Can you give the lines below as a numbered list, skipping any blank lines and leaving the pictures out?
_ _ _ _ _
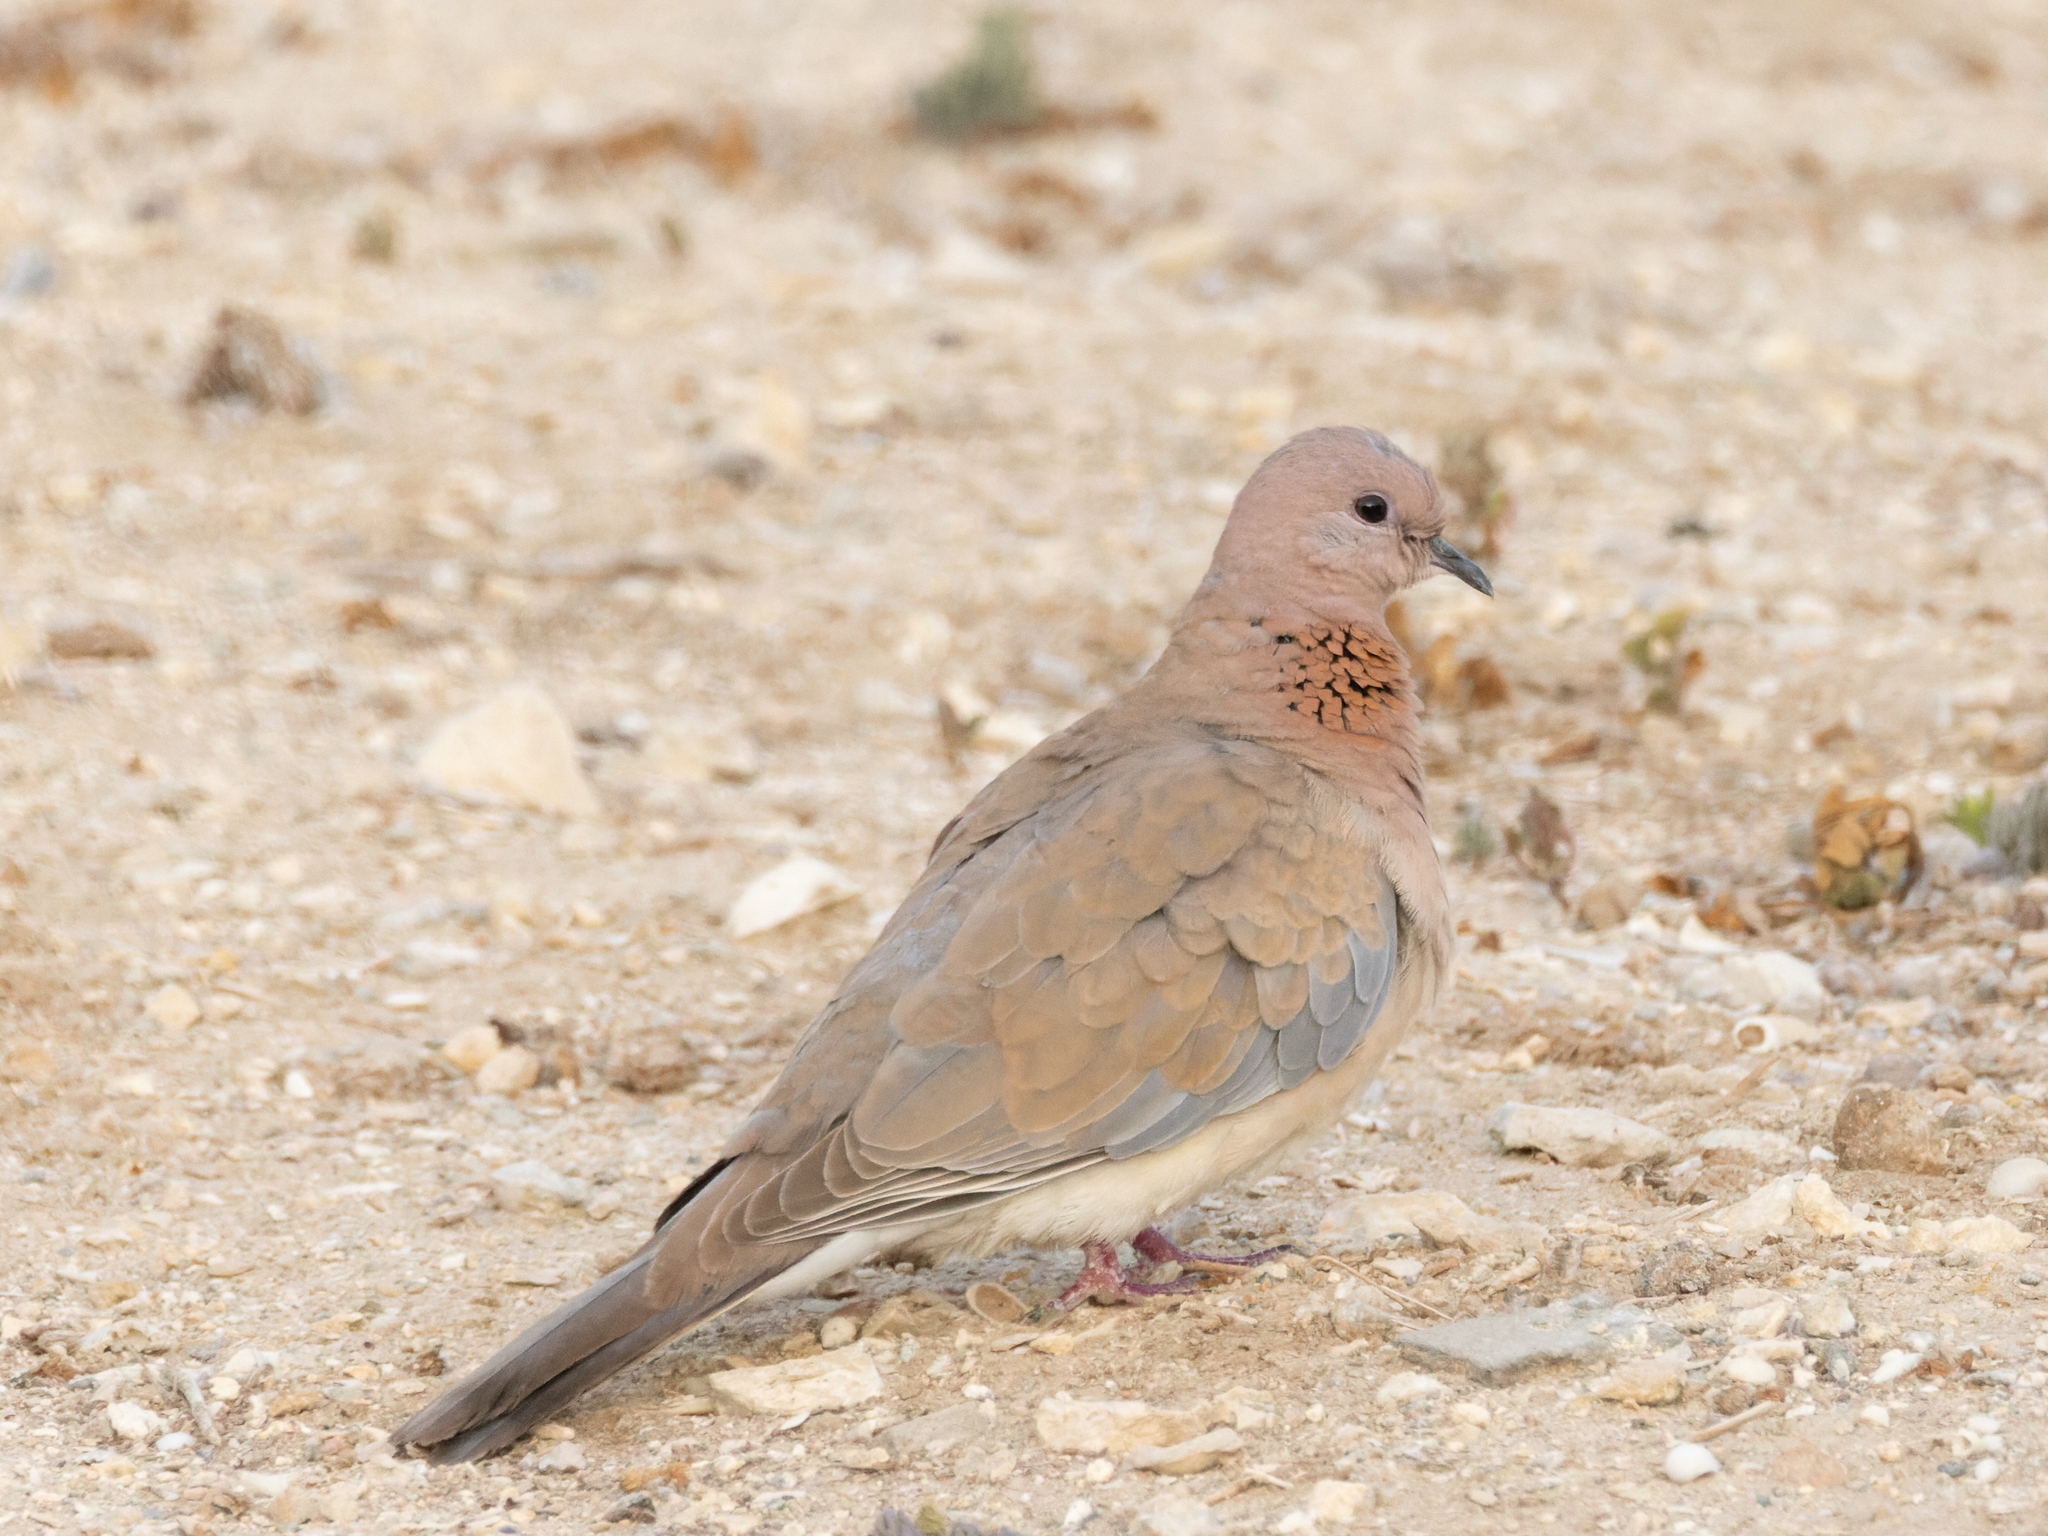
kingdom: Animalia
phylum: Chordata
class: Aves
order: Columbiformes
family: Columbidae
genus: Spilopelia
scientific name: Spilopelia senegalensis
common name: Laughing dove
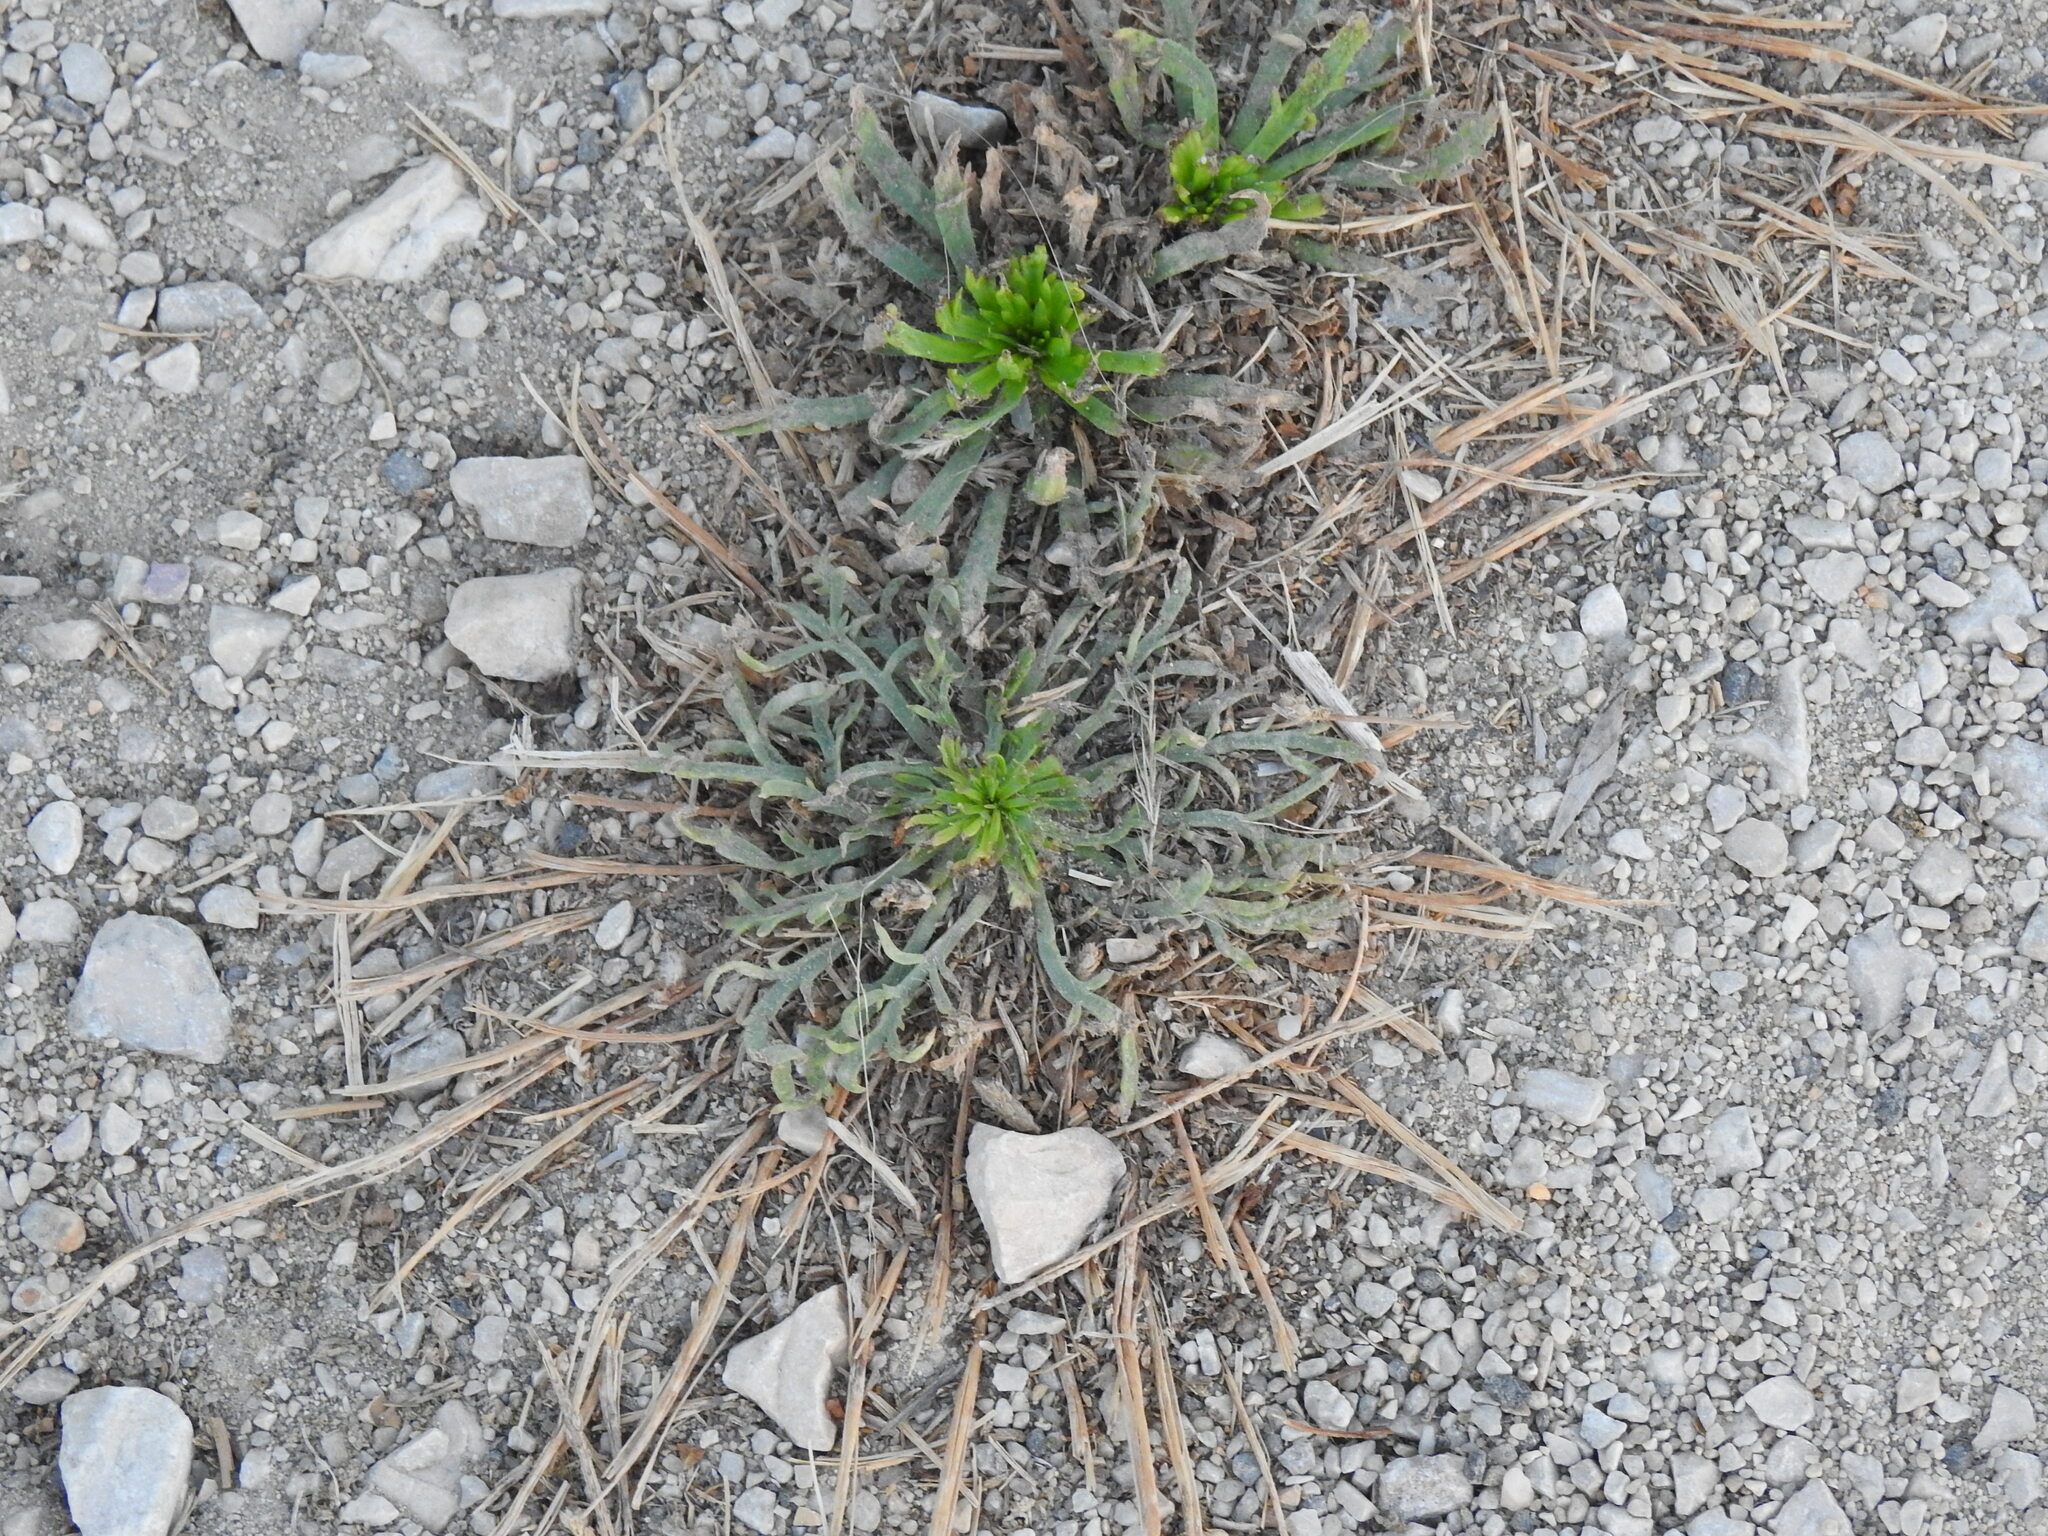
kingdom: Plantae
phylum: Tracheophyta
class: Magnoliopsida
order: Lamiales
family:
_ _ _ _ _
EXERCISE ANSWER:
1. kingdom: Animalia
2. phylum: Chordata
3. class: Aves
4. order: Columbiformes
5. family: Columbidae
6. genus: Spilopelia
7. scientific name: Spilopelia senegalensis
8. common name: Laughing dove
9. kingdom: Plantae
10. phylum: Tracheophyta
11. class: Magnoliopsida
12. order: Lamiales
13. family:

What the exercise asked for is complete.